The common response at this point is then, so what is everyone supposed
to do—have twelve children?
Well, no, not necessarily—but, I would say that every couple should
have as many children as God wants them to have. There has to be a desire,
first of all, amongst couples when making decisions about family size
to have the children that God wants them to have, to generously make
themselves available as co-creators with God. There does need to be
a presumption toward generosity.
However, there are also many good reasons that one might postpone pregnancy
as Pope Paul VI points out—physical, economic, psychological factors
which might make it prudent for a couple to decide through prayerful
reflection to avoid pregnancy.
The last 36 years have brought about great scientific advancement and
refinement in Natural Family Planning methods that provide a morally
acceptable means for couple to make responsible decisions, while being
respectful of the natural link between love and life in sexual intimacy.

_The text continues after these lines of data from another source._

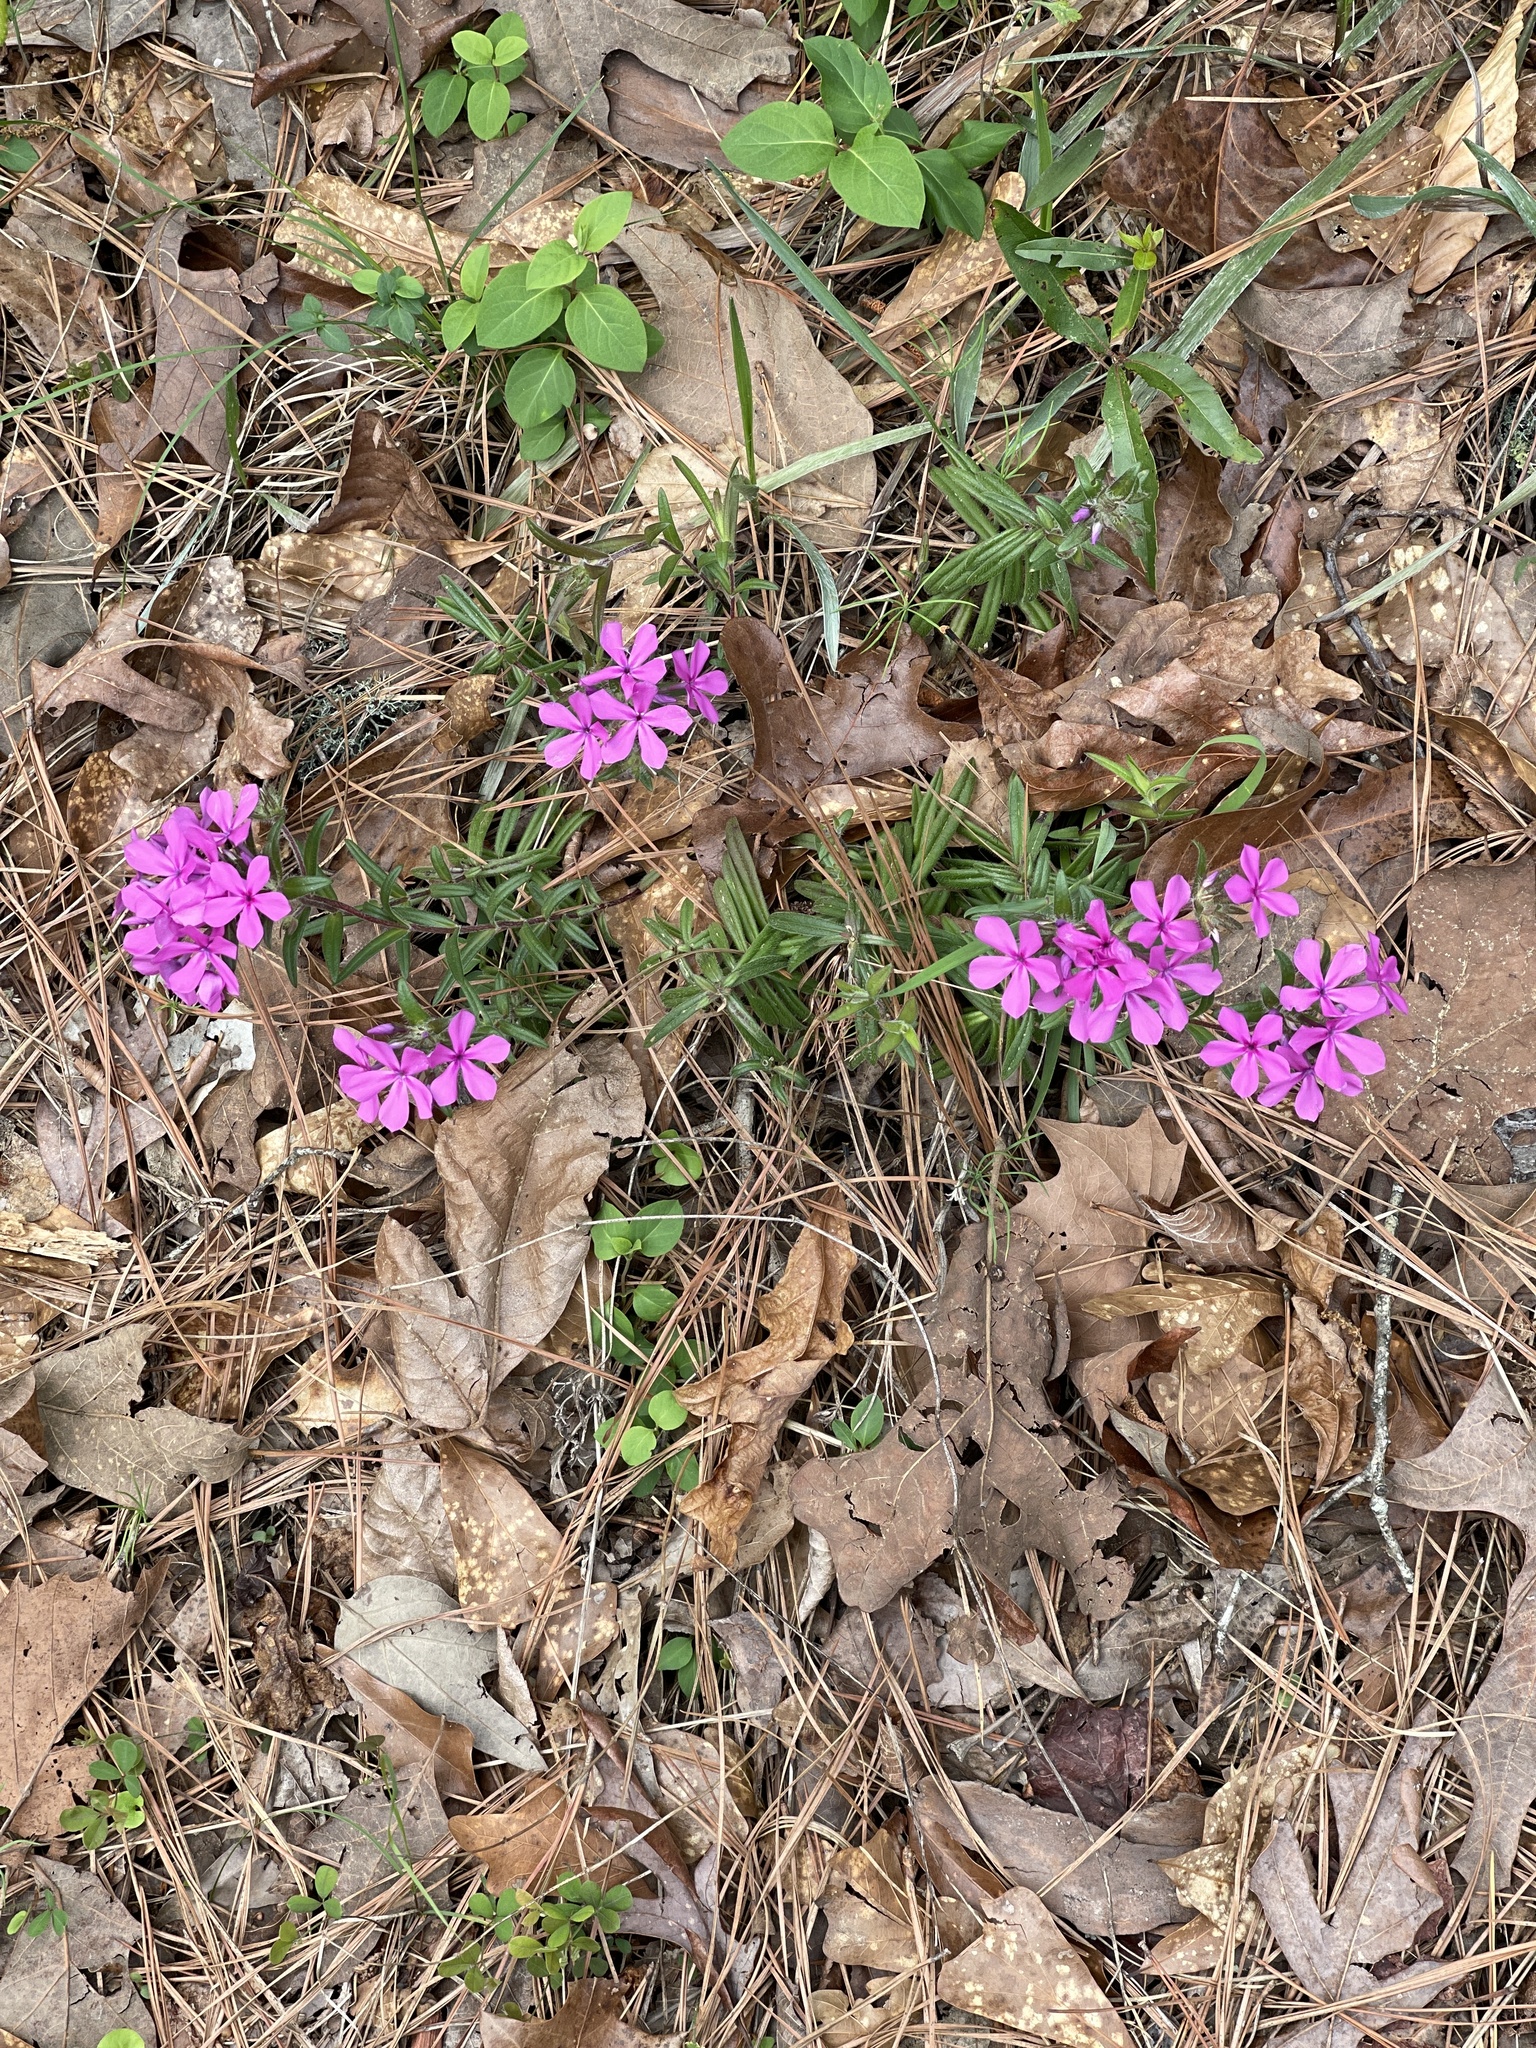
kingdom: Plantae
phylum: Tracheophyta
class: Magnoliopsida
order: Ericales
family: Polemoniaceae
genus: Phlox
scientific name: Phlox amoena
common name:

The scientific effectiveness of Natural Family Planning, when a couple
believes it is best for their marriage and family to make choices to
avoid a pregnancy is impressive. The less than five percent divorce
rate for couples using NFP speaks volumes about how NFP improves a couples
communication, intimacy and mutual respect. The many previously infertile
couples that have been able to conceive a child assisted by the knowledge
of the fertility cycle and hormonal treatments are an important part
of the good new of NFP.
When the encyclical was released there was a well-orchestrated protest
and condemnation of the Church’s teaching by theologians (many
of whom have since left the church) by lay people and even by priests.
The problem is that many of the people who have rejected the Church’s
teaching have never really understood, nor taken the time to understand
what the Church teaches or why. Since the time of Pope Paul VI, God
has also raised up another great prophet in John Paul II who has spent
much of his pontificate teaching on and defending the dignity of the
vocation of marriage and the high call to holiness which is made to
every married couple. He has been asking that all of you rediscover
the great dignity of your vocation to the married life and the sanctity
of the marital act as the expression of that vocation.
As St. Paul talks about in his letter to the Corinthians (see Second
Reading above), the Gospel is not preached through human eloquence,
which I take to mean that it is not my job to convince you of these
truths, as if I can convince anyone of anything. It is your responsibility,
as disciples and followers of Jesus Christ, to be open and faithful
to the teaching of the Church. I’ll admit it is a very difficult
teaching for many, but those who have embraced God’s plan for
marriage and family—it is a source of great joy and peace, even
with the struggles. For those who are hesitant, I would invite you to
very prayerfully and openly begin the process of study and thought about
how Jesus is calling you to change your life—to surrender your
own plans and ideas for his plan for your life.